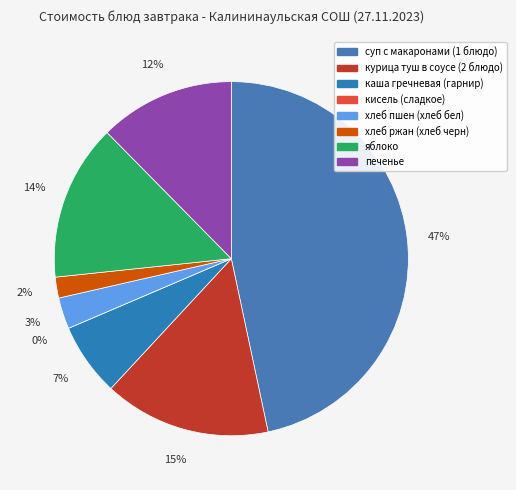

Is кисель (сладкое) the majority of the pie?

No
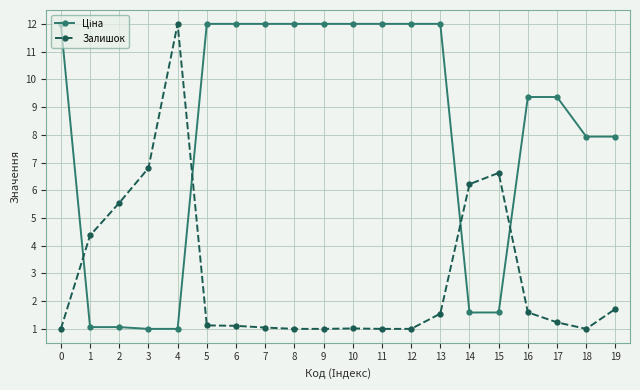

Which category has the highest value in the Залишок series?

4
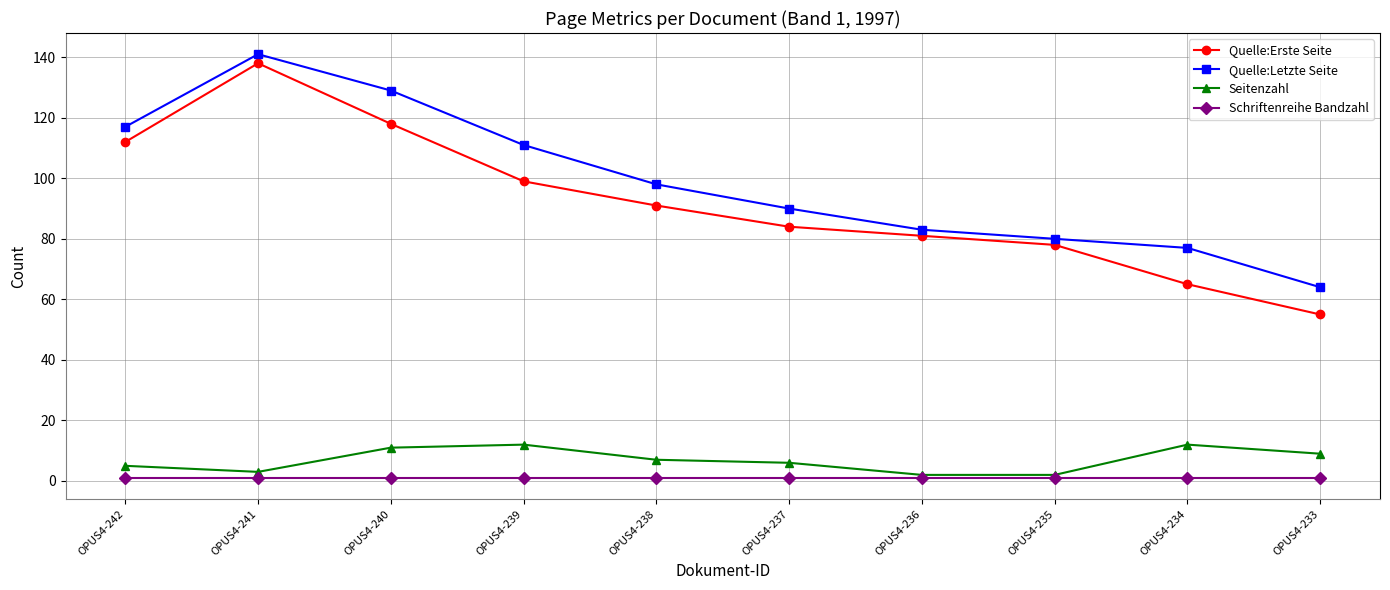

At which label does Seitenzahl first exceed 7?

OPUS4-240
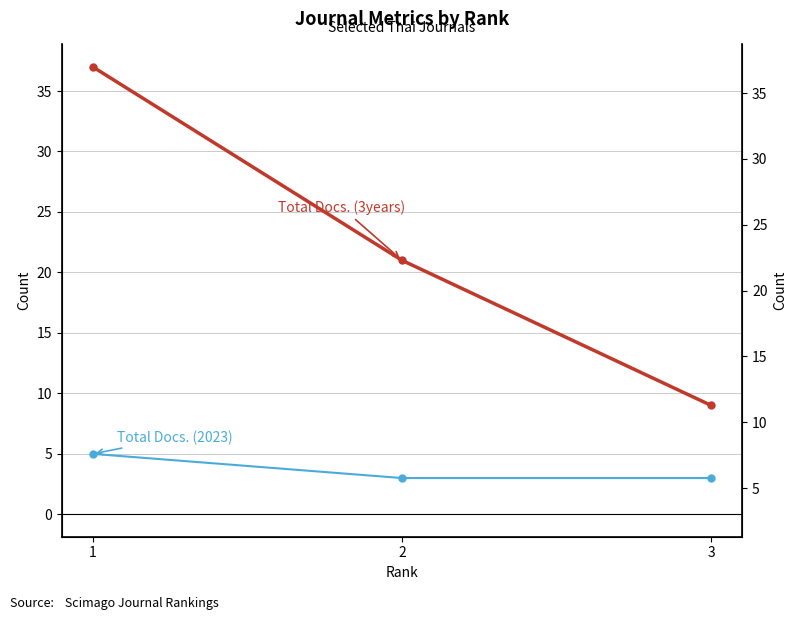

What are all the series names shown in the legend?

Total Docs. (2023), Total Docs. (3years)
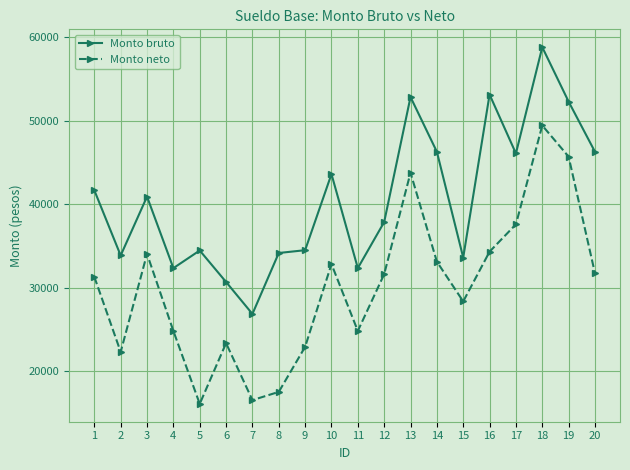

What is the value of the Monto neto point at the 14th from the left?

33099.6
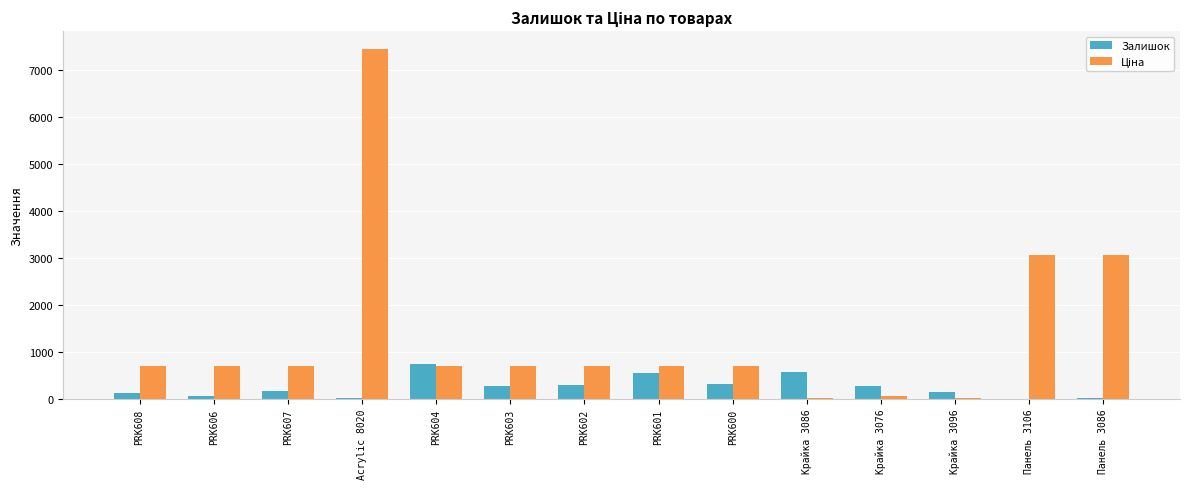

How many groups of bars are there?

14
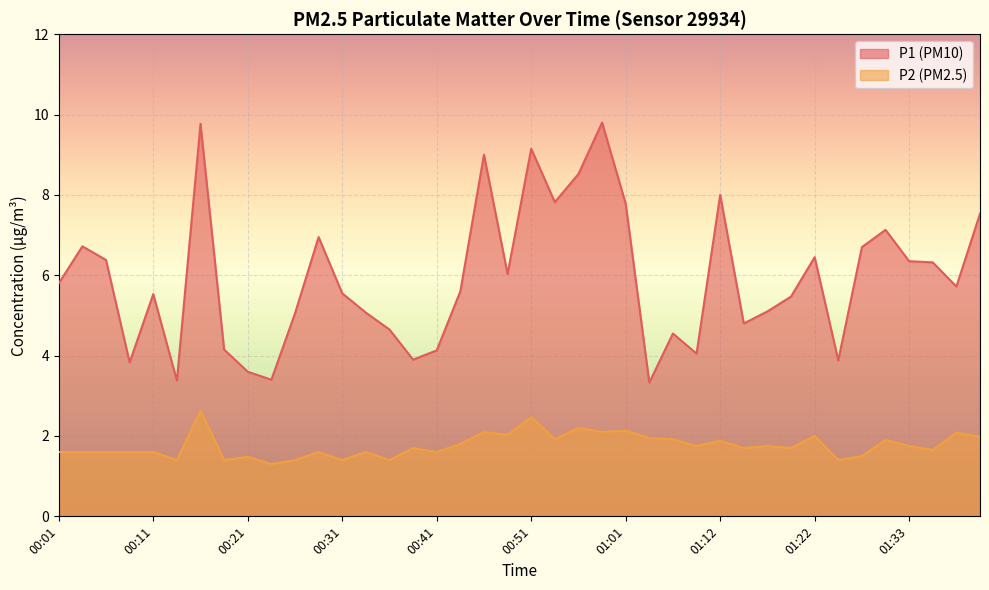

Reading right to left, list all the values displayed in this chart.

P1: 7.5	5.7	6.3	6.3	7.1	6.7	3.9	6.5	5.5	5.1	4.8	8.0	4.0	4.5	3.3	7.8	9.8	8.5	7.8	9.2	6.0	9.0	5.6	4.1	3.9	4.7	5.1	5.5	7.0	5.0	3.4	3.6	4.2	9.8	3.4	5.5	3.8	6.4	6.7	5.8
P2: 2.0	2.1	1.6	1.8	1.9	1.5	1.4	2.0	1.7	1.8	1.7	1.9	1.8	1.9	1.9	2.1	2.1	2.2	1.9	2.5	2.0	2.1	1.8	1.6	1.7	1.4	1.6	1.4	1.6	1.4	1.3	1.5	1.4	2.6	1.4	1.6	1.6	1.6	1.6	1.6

═══

### What you should do:
Rewrite all of the material above with every "series" changed to "sequence", keeping everything else the same. Leave the pictures out of your answer.

### Result below:
Is кисель (сладкое) the majority of the pie?

No

Which category has the highest value in the Залишок sequence?

4

At which label does Seitenzahl first exceed 7?

OPUS4-240

What are all the sequence names shown in the legend?

Total Docs. (2023), Total Docs. (3years)

What is the value of the Monto neto point at the 14th from the left?

33099.6

How many groups of bars are there?

14

Reading right to left, list all the values displayed in this chart.

P1: 7.5	5.7	6.3	6.3	7.1	6.7	3.9	6.5	5.5	5.1	4.8	8.0	4.0	4.5	3.3	7.8	9.8	8.5	7.8	9.2	6.0	9.0	5.6	4.1	3.9	4.7	5.1	5.5	7.0	5.0	3.4	3.6	4.2	9.8	3.4	5.5	3.8	6.4	6.7	5.8
P2: 2.0	2.1	1.6	1.8	1.9	1.5	1.4	2.0	1.7	1.8	1.7	1.9	1.8	1.9	1.9	2.1	2.1	2.2	1.9	2.5	2.0	2.1	1.8	1.6	1.7	1.4	1.6	1.4	1.6	1.4	1.3	1.5	1.4	2.6	1.4	1.6	1.6	1.6	1.6	1.6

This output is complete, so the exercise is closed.